It is alleged that Romans had to squeeze their testicles while vowing to tell the truth.
The Truth, The Whole Truth and Nothing But The Truth
Romans had to squeeze their testicles while vowing to tell the truth, which is why the Latin word for witness is testis.
Whereas there’s much controversy and disagreement among scholars, about these humorous allegations, it is not much enough to stop you and I from discussing why this theatric ceremony of taking oaths, reigns in our courts.
You’ll get to know, in the paragraphs ahead, why I call it a theatric ceremony.

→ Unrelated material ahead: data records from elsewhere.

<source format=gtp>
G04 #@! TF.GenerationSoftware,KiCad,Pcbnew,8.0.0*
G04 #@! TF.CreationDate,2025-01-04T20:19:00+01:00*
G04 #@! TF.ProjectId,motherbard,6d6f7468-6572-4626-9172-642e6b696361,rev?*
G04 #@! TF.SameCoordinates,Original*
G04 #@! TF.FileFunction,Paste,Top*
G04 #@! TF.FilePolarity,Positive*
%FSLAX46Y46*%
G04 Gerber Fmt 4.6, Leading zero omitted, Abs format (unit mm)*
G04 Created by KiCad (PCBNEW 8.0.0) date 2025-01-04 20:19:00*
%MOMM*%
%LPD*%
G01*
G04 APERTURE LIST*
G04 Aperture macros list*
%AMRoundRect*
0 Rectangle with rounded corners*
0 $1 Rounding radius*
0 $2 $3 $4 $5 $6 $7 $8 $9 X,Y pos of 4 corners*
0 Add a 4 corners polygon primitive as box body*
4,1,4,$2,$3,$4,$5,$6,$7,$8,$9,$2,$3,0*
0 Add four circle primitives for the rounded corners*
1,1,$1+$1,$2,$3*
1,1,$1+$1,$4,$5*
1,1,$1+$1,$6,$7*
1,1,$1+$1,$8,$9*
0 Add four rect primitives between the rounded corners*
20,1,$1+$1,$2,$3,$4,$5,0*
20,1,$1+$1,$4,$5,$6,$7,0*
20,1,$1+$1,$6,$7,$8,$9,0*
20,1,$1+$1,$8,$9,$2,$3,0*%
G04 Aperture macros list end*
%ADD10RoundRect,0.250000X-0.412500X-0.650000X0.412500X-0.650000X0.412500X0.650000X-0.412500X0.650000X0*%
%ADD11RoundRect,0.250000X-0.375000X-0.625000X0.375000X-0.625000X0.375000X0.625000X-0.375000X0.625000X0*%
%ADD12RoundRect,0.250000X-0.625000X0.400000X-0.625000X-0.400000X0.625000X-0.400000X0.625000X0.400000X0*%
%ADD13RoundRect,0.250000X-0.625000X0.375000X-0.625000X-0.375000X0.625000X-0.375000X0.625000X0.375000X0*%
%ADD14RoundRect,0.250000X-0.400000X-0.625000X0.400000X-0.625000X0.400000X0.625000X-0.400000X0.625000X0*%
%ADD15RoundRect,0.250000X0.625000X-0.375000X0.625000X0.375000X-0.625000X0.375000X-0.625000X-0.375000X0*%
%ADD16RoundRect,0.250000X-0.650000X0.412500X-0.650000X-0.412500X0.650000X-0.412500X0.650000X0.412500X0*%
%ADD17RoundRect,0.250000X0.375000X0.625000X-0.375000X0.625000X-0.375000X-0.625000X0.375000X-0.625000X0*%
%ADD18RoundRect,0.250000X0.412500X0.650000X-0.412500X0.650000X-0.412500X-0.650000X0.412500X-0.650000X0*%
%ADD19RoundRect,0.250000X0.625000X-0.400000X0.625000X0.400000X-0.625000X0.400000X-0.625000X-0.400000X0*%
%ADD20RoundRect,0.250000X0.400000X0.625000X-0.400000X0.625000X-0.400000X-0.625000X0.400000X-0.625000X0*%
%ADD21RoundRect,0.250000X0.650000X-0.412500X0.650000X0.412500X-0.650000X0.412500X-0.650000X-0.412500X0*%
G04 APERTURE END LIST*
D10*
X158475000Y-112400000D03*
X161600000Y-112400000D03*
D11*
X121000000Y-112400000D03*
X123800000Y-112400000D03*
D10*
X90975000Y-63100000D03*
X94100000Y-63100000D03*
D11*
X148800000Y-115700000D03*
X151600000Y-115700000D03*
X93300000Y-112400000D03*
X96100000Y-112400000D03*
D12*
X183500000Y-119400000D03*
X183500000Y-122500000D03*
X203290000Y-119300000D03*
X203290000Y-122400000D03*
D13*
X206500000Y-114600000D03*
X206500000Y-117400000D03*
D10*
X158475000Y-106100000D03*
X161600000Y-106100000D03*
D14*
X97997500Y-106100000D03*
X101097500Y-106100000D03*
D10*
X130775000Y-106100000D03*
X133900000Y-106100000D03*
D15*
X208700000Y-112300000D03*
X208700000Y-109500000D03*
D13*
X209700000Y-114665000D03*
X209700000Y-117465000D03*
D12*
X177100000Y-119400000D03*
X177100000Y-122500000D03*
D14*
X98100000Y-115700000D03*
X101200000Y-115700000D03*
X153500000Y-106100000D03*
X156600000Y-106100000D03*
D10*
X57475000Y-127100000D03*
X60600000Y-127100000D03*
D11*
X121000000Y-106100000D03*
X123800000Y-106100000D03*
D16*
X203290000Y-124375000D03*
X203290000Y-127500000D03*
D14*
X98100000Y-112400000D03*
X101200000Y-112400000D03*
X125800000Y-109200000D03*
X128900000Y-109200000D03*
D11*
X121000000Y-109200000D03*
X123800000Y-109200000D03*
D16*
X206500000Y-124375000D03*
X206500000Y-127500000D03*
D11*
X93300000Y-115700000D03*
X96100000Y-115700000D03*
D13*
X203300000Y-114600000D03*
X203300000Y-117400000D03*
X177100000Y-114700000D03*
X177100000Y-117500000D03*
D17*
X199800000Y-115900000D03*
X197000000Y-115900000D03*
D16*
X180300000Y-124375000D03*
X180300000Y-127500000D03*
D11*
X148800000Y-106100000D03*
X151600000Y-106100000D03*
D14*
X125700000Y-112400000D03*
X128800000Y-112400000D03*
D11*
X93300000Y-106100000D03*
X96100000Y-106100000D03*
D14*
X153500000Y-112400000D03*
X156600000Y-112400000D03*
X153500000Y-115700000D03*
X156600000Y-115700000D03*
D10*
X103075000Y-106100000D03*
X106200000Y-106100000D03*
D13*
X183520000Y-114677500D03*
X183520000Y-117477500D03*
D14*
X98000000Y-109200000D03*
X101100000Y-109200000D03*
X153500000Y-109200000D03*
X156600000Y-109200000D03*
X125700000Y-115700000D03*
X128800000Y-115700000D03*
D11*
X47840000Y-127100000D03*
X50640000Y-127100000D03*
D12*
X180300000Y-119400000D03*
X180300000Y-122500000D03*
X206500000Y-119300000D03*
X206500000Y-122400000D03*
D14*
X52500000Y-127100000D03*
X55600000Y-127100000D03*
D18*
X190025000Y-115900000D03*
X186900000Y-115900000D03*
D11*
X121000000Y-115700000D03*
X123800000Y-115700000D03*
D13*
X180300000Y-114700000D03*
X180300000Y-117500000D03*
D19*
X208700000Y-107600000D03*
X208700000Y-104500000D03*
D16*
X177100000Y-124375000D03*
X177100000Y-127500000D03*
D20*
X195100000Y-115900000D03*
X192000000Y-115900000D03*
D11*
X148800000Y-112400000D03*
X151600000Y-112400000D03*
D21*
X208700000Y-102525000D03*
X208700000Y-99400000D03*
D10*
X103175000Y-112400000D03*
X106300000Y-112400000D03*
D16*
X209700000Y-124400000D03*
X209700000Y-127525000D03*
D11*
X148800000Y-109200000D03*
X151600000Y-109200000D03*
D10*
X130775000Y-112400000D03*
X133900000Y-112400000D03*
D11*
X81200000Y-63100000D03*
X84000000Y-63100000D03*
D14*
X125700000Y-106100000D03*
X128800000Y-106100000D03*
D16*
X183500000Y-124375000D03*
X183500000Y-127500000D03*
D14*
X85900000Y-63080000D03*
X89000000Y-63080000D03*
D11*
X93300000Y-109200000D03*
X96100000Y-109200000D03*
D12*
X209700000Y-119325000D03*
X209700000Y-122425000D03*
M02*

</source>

Ha-ha!
At one moment in our infancy, we all had to swear to our friends, using something we treasured, or at least one we were told to always treasure. “I swear by the living God”, “I swear in my mother’s name”, we would fearfully shout to defend our actions or inactions.
This often guilt-laden, fear-inspired propulsion to defend ourselves is what constitution makers carefully crafted into court oath proceedings.

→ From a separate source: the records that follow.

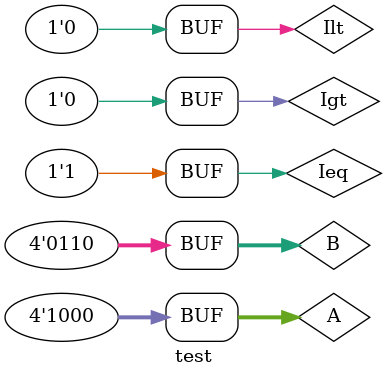
<source format=v>
module test;

	// Inputs
    reg Igt; reg Ilt; reg Ieq; reg [3:0] A; reg [3:0] B;

	// Outputs
	wire Fgt;
	wire Flt;
	wire Feq;

	// Instantiate the Unit Under Test (UUT)
	comparator_4 uut (
		.Igt(Igt), 
		.Ilt(Ilt), 
		.Ieq(Ieq), 
		.A(A), 
		.B(B), 
		.Fgt(Fgt), 
		.Flt(Flt), 
		.Feq(Feq)
	);

	initial begin
		// Initialize Inputs
		Igt = 0; Ilt = 0; Ieq = 1; A = 0; B = 0;

		// Wait 100 ns for global reset to finish
		#100;
        
		// Add stimulus here
		
			Igt=1; Ilt=0; Ieq=0; A=4'b0000; B=4'b1111;
			#100
			Igt=0;Ilt=1;Ieq=0;A=4'b0111;B=4'b0011;
			#100
			Igt=0;Ilt=0;Ieq=1;A=4'b0000;B=4'b0000;
			#100
			Igt=0;Ilt=0;Ieq=1;A=4'b0101;B=4'b0010;
			#100
			Igt=0;Ilt=0;Ieq=1;A=4'b1000;B=4'b0110;
	end 
endmodule

</source>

What is the meaning of all this swearing? Does it have any physical or spiritual impact, in the first place?
What happens when a child swears in its dead mother’s name and goes ahead to tell a lie to a fellow eight-year-old child? Will the mother’s spirit haunt the child, just for telling a lie to an eight-year-old? Come on!
How about in court? What if you don’t raise your hand and swear while pocketing? Will the lies or truth you go ahead to say, cease to be so, just because you pocketed?
What if you take your oath using a Bible app on an e-reader or phone, as has already happened, in this era of technology? Will it count?
A one non-conformist, publisher Wallace Ward, insisted that the USA court in Las Vegas, replace the word “truth” with the phrase “fully integrated honesty”, before he could go ahead to take his oath.
Critics of this ceremony have cited bible verses like James 5:12, that are against any form of swearing. Atheists have expressed discomfort in using a bible or even mention God, as they take oaths.
These conflicting moral inclinations have led to amendments such as the introduction of a sister process called affirming as opposed to swearing.
All the above moral dilemmas potentially prod us to believe that taking an oath has been reduced to a mere ceremonial theatric that has to precede fairy tales.
Why do I call them fairy tales?
Because, fairy tales used to begin with, “Once upon a time…”. Nowadays, they begin with either, “When you vote for me…” or “I swear to tell the truth, the whole truth and nothing but the truth”.
When you hear these latter statements, in our current society, you know, chances are high that you are about to be taken for a tour on the deception treadmill.